This is a similar but different situation as that in a previous post by inittowinit. DaveT., if you (or anyone else for that matter) can help me out with this I’d sure appreciate it.
I am buying a house (this will be my primary residence - at least for a while). The owner has agreed to give me 20K back for improvements outside of close (in reality, this money will go partially to improvements, partially towards a dp/closing costs on a rental). Because this is not directly loan money (though my loan is 20K higher because of it), will this be seen as profit by the IRS? All the carlton sheets/etc. courses talk about cash back at close, which is what I’m going for, but I don’t want to end up paying 28% of this “borrowed money” back to Uncle Sam.
Also, I have a friend who has many times gotten money back outside of close (and in other situations) that he treats as cash b/c checks under 5K can be cashed at the bank instead of deposited (i’m told). Since this will be a 20K check, I assume that is out the window.
Typically, a credit from the seller is treated as a reduction in the purchase price. It is not really borrowed funds. You have merely financed a higher percentage of the real purchase price. Be care to check with you CPA so that it is properly reported and not construed to be a form of tax evasion after the close of the transaction (“under the table”).
Thanks for the reply. That was my concern, that this would not be seen as borrowed money. This will be my first year using an accountant, but I will definitely put it in front of him when that time comes. I want to be as protected as possible when it comes to the IRS and I CERTAINLY don’t want any part of tax evasion that can come back and bite me down the road. My fear is that by the time I get to accountant time at the end of the year, the damage (if any) will have already been done.
So, to clarify, will my accountant be able to legally keep me from paying taxes on this money or will I owe on it as income?
Also, I know people take money out inside of closing all the time, and this money is seen as borrowed funds. My banker told me - essentially - “You can’t borrow more than you need for the house, even if it is fix up money.” quickly followed by “I’m not advising you to do this, but people take money back outside of close all the time, which you could do as long as I don’t know about it.
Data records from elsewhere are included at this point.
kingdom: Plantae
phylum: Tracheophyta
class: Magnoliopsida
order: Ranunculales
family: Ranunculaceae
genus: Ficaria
But again, I’m not advising you to do this.” Obviously there was some pretty obvious reading between the lines he was giving me there. It is in my best interest to take this money out, b/c I can use it to make a lot more money, but I’m not fond of anything shady. Can you give me any more insight as to how if this is okay as I’ve discussed, or if there is a better way to do it, and as discussed what my accountant will likely be able to do with it at the end of the year.
Your banker is not a tax professional. Take tax advice from tax professionals.
Think of it this way. You have something I want to buy, that you are willing to sell. We agree on a purchase price of $20. I don’t have my wallet with me, so I borrow $20 from my brother, which I give to you. When you give me the item, I notice a small defect that can be repaired for $2. You agree to reduce the sale price by $2 so I can order the repair myself should I decide to do so. You open your wallet and give me $2 back.
You have $18 (our adjusted sale price), I have the item and $2 cash in hand, and, I owe my brother $20 which I repay when we get home and find my wallet on the dresser.
The original contract price was $20, but when the condition of the item was taken into consideration, you agreed to reduce the purchase price by $2 and give me a refund of a portion of the money I had already given you.
This $2 is not taxable income to me, in this situation. This situation is analogous to your real estate deal.
Borrowed money that must be repaid is not income. A seller “rebate, or, refund” of part of your purchase price is not income, it is a reduction in your cost basis as if you had simply paid less for the property to begin with.
So, though you really did borrow more than you needed to purchase the property, it is not taxable income because the loan has to be repaid.
Thank you. I agree with your logic, but I have another question. My banker was not giving me tax advice so much as telling me that the bank would not allow me to borrow fix up money on top of the purchase price, unless I did a 203K loan,which he said would be troublesome to me due to inspections, need for licensed contractors (vs. my normal contractor who does everthing for me), etc. So, if the 20K is outside of close, not inside of close, will the IRS still look at it as borrowed money?
Makes no difference. The seller is rebating a portion of your purchase price. Your basis in the property is adjusted downward by the amount of the rebate.
I don’t understand your problem with a 203k loan? The loan does include rehab money, the loan is reserved for owner occupants, and there is a little more “oversight” for the repairs.
HUD inspectors will inspect the property before work begins, and after it is done; The repair funds will be held in escrow and you can draw against them whenever you complete rehab work and have to pay your contractorrs.
At the end of the project, after you pass the final HUD inspection, any money left in the repair escrow account is given to you.
If your banker does not want to do a 203k, find another lender.